- Supplied text -
"""
Boycotted Jordan elections short on suspense
Los Angeles Times
By Borzou Daragahi
Los-Angeles Times Staff Writer

AMMAN — The only suspense surrounding parliamentary elections here and in other Arab countries for many years has been over how many seats the opposition would be allowed to win.
But in Jordanian elections Tuesday, even that question was put to rest beforehand. The main Islamic opposition group and other parties boycotted — not because the vote was rigged against them, but because they say parliament has become pointless.

“There is a conviction that political reform through the elections is useless,” said Zaki Bani Arshid, a leader of the Islamic Action Front, the country’s main opposition movement.

A total of 763 candidates, including 143 women, vied for 120 seats in Jordan’s parliament. They plastered telephone poles with posters and hung banners in squares. Radio and television commentators urged 2.4 million eligible voters to take part in what was officially dubbed a “national wedding.” According to the government, 53% of voters cast ballots.

Campaign workers handed out leaflets. Security officials kept watch.

The only thing missing, critics said, was any substantive politics.

A brief flurry of American-promoted reform in the region has subsided. Since the Muslim Brotherhood performed better than expected in 2005 Egyptian elections and Hamas won 2006 elections in the Palestinian territories, international pressure for democratic change has eased. Governments have curtailed press freedoms and shut down civil society groups.

Results of the Jordanian elections were to be announced late Tuesday or Wednesday. But in the absence of party politics, well-known public figures or major issues of contention, the candidates were largely well-to-do and relatively anonymous businessmen looking to improve their standing, or tribal leaders seeking to consolidate power within their own groups.

“They want access, privilege, more of a chance to belong to the political elite, and to buttress their own positions within their own factions,” said Radwan Abdullah, a retired political scientist.

Candidates curried favor with voters by playing on tribal or family ties, or promising patronage. They ran on slogans such as “Daughter of the nation” or “Tomorrow, a better life.” Some bought votes with cash or gifts.
Turnout was as low as 34% in the cities.

“I want an election where I can vote on the powers from the top to the bottom,” said Aouni Sharif, a 55-year-old teacher in the city of Zarqa, northeast of Amman.
"""
- Instruction -
In the article on Jordan's boycotted elections, what share of voters cast ballots, according to the government?

- Record extracts -
"""
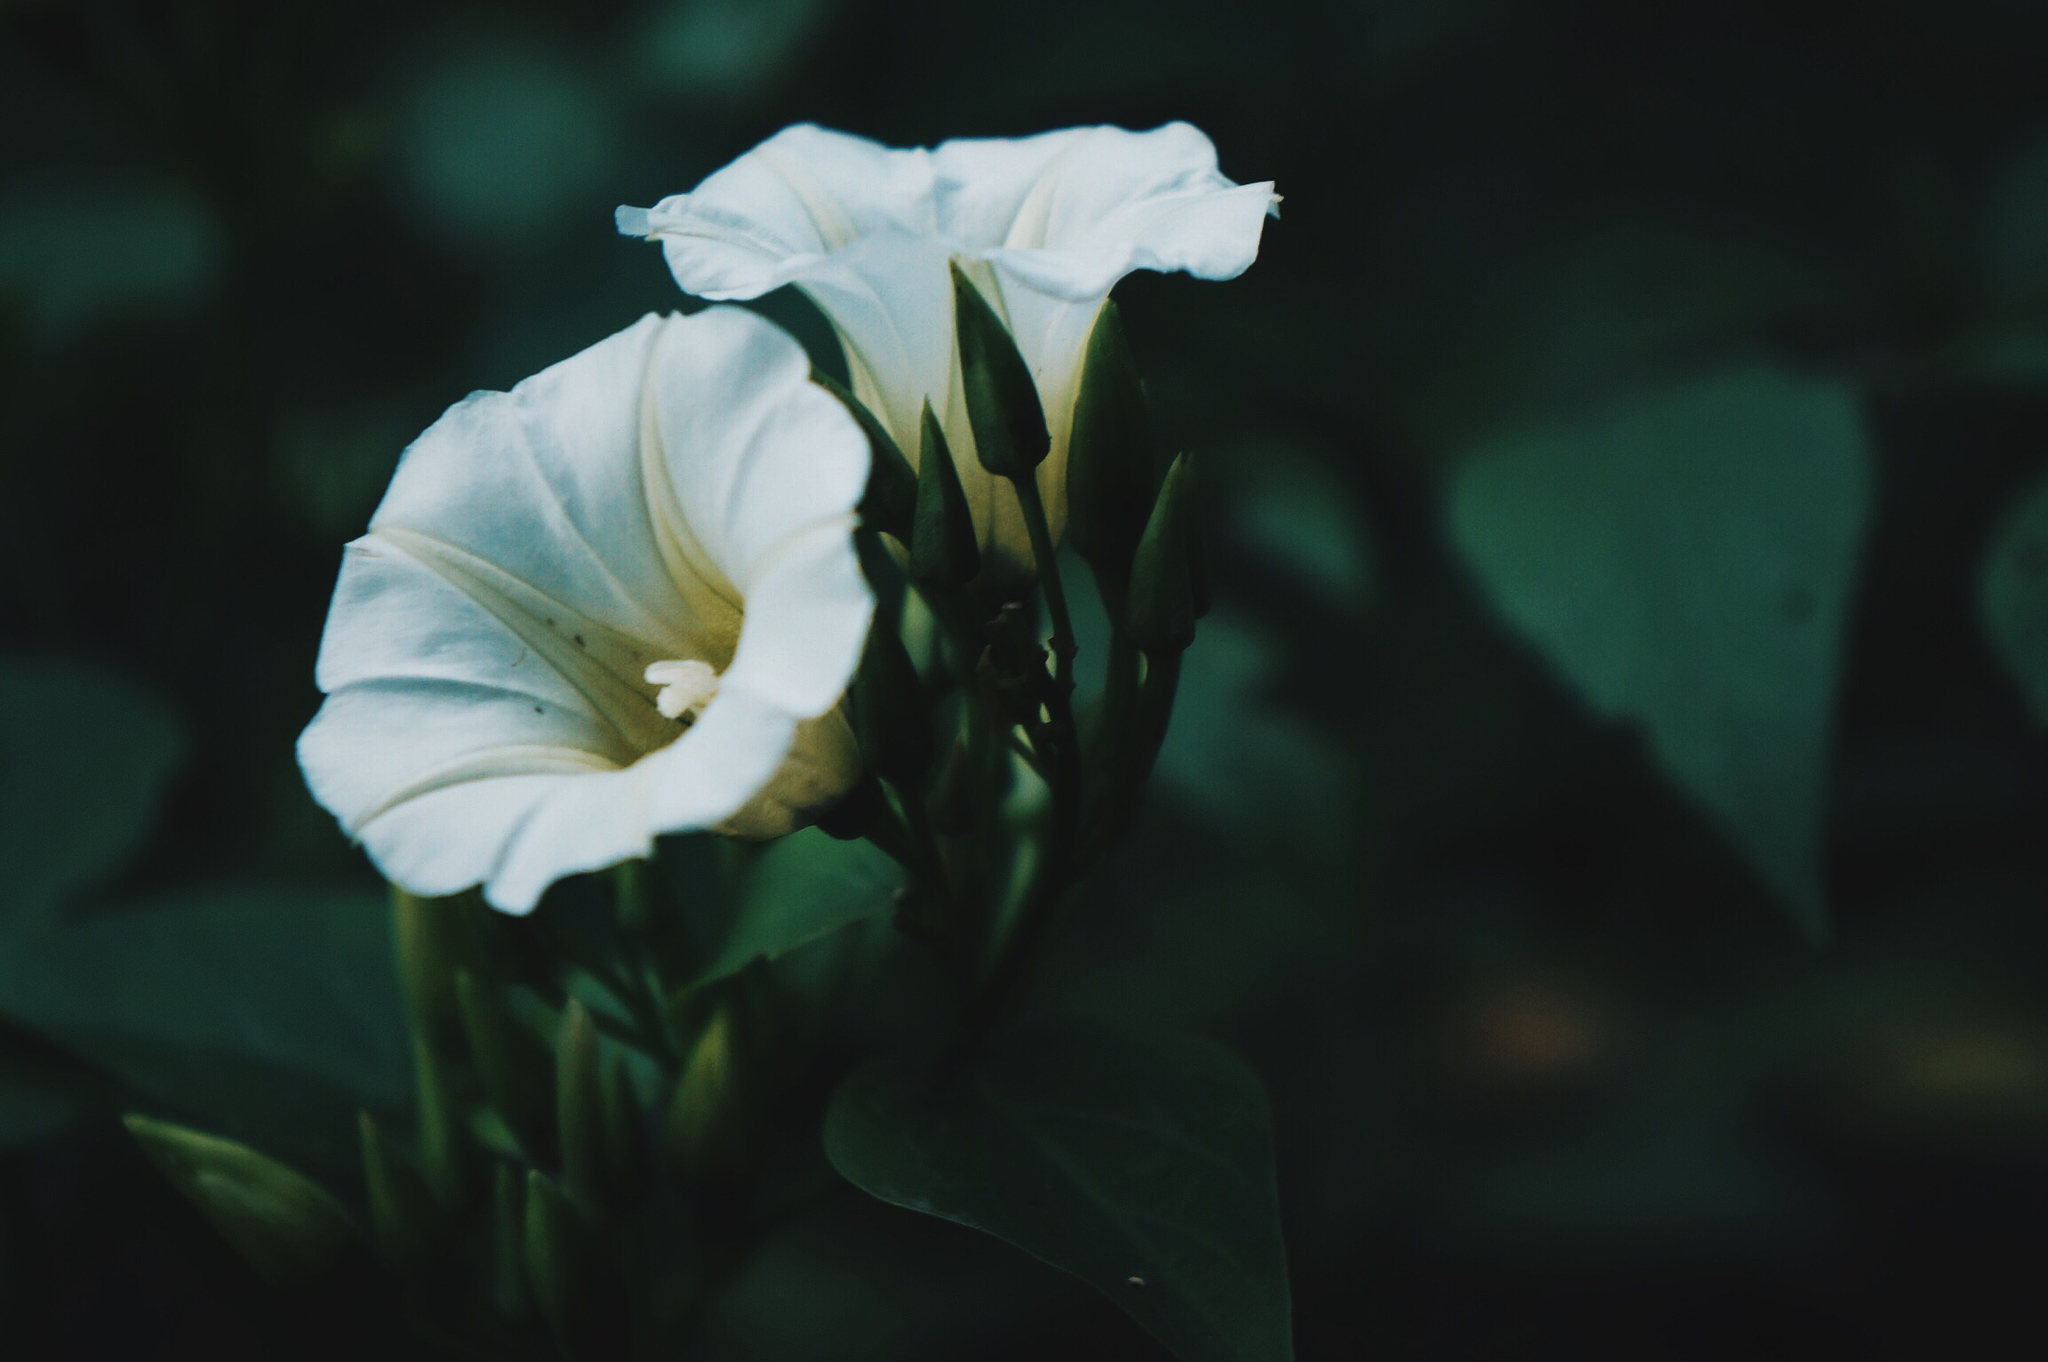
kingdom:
"""
"""
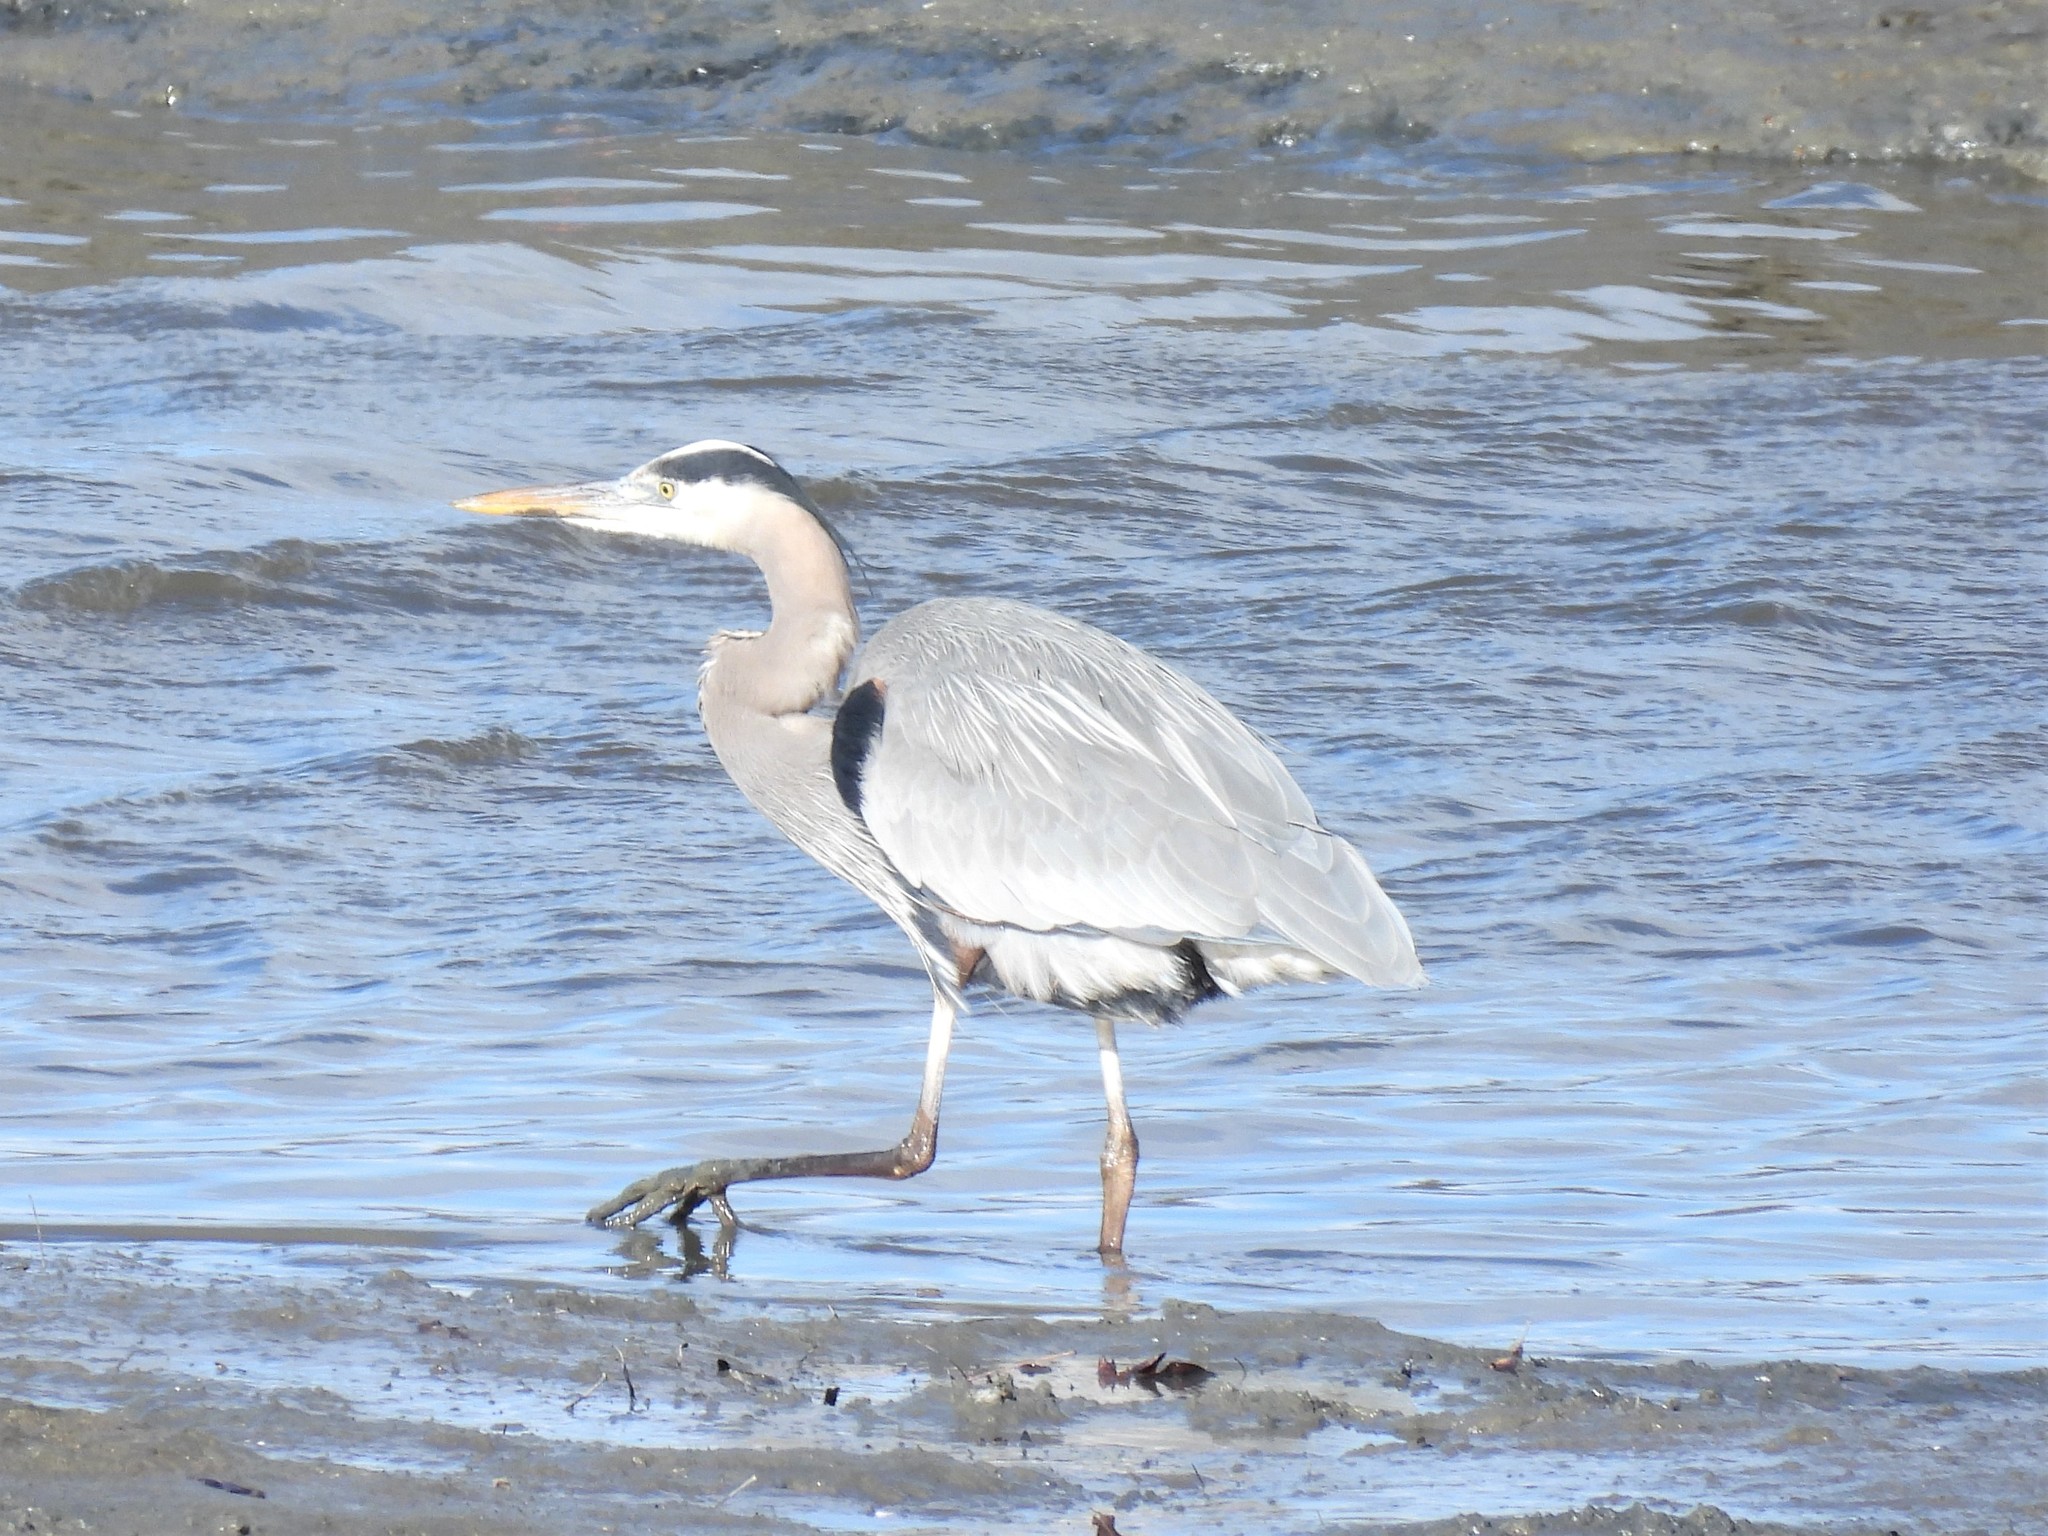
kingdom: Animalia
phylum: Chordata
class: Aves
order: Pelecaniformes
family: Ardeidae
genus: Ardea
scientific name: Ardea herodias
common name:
"""
"""
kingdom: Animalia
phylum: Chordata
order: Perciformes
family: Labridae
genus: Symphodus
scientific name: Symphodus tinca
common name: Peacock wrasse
"""
- Answer below -
53% of voters cast ballots.